There is so much more to the Square Penny than just the date. The style of the kookaburra and the style of the lettering is critical to assessing its rarity for while all Square Pennies are rare, some designs are far rarer than others. And this 1921 Square Penny is noted for its rarity.
The Melbourne Mint tested two different kookaburra designs in 1921: one featuring a sleek kookaburra sitting on a twig, the other a plump, well fed bird resting on a thicker branch. The latter type, designated the Renniks Type 12, is relatively readily available … the former, this coin, is extremely scarce.
There is another advantage to this design style of Square Penny.

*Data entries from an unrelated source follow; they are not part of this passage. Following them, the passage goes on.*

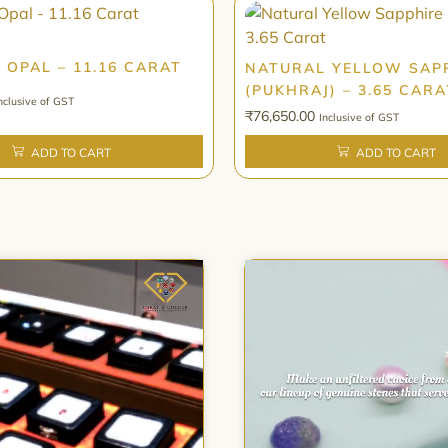
 OPAL – 11.16 CARAT
NATURAL YELLOW SAP
(PUKHRAJ) – 3.65 CARA
nclusive of GST
₹
76,650.00
Inclusive of GST
ADD TO CART
ADD TO CART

The Renniks 11 Square Pennies have proof-like, highly reflective surfaces. So not only is it rare, it is a very attractive and aesthetically appealing coin.

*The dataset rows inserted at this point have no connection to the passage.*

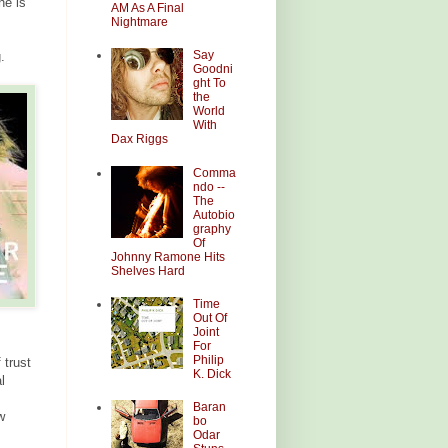
he is
AM As A Final
Nightmare
Say
.
Goodni
ght To
the
World
With
Dax Riggs
Comma
ndo --
The
Autobio
graphy
Of
Johnny Ramone Hits
Shelves Hard
Time
Out Of
Joint
For
Philip
 trust
K. Dick
l
Baran
w
bo
Odar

The swell of popularity for the Square Penny and Halfpenny began in the 1950s. The demand for the coin continues to this day. And that’s comforting for new buyers entering the market.

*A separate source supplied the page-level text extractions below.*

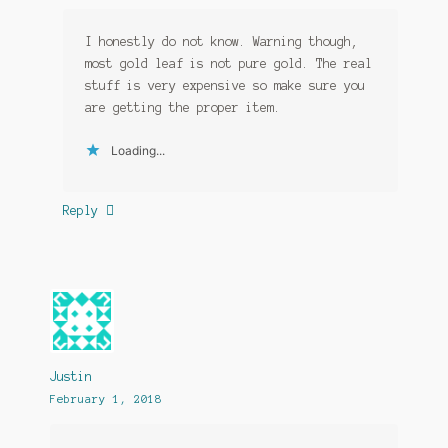
I honestly do not know. Warning though,
most gold leaf is not pure gold. The real
stuff is very expensive so make sure you
are getting the proper item.
Loading...
Reply
Justin
February 1, 2018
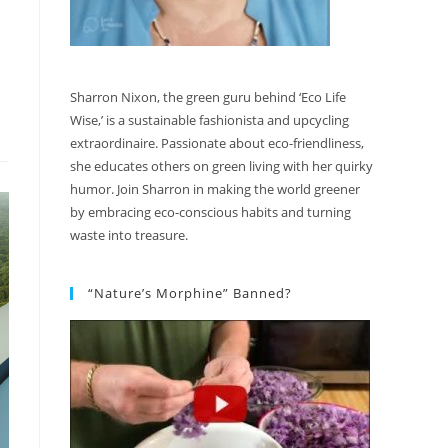
Sharron Nixon, the green guru behind ‘Eco Life
Wise,’ is a sustainable fashionista and upcycling
extraordinaire. Passionate about eco-friendliness,
she educates others on green living with her quirky
humor. Join Sharron in making the world greener
by embracing eco-conscious habits and turning
waste into treasure.
“Nature’s Morphine” Banned?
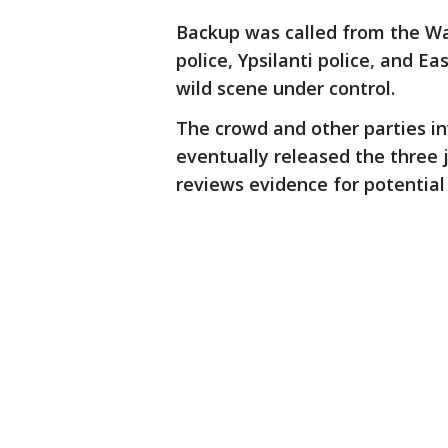
Backup was called from the Wa
police, Ypsilanti police, and E
wild scene under control.
The crowd and other parties in
eventually released the three 
reviews evidence for potential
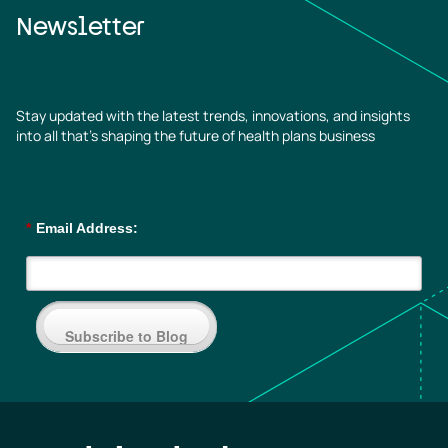
Newsletter
Stay updated with the latest trends, innovations, and insights
into all that’s shaping the future of health plans business
*
Email Address:
Subscribe to Blog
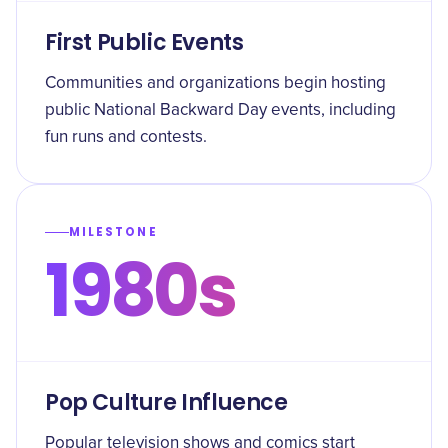
First Public Events
Communities and organizations begin hosting
public National Backward Day events, including
fun runs and contests.
MILESTONE
1980s
Pop Culture Influence
Popular television shows and comics start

Between 1919 and 1921, the Australian Government undertook trials to replace the traditional round copper penny and halfpenny with a square shaped cupro-nickel coin. To add a distinctly Australian flavour to the nation’s coinage, the Government chose a kookaburra design.
Shape, innovative metal, history, rarity and growth … all factors that have combined to make the Square Penny and Halfpenny series one of Australia’s most popular.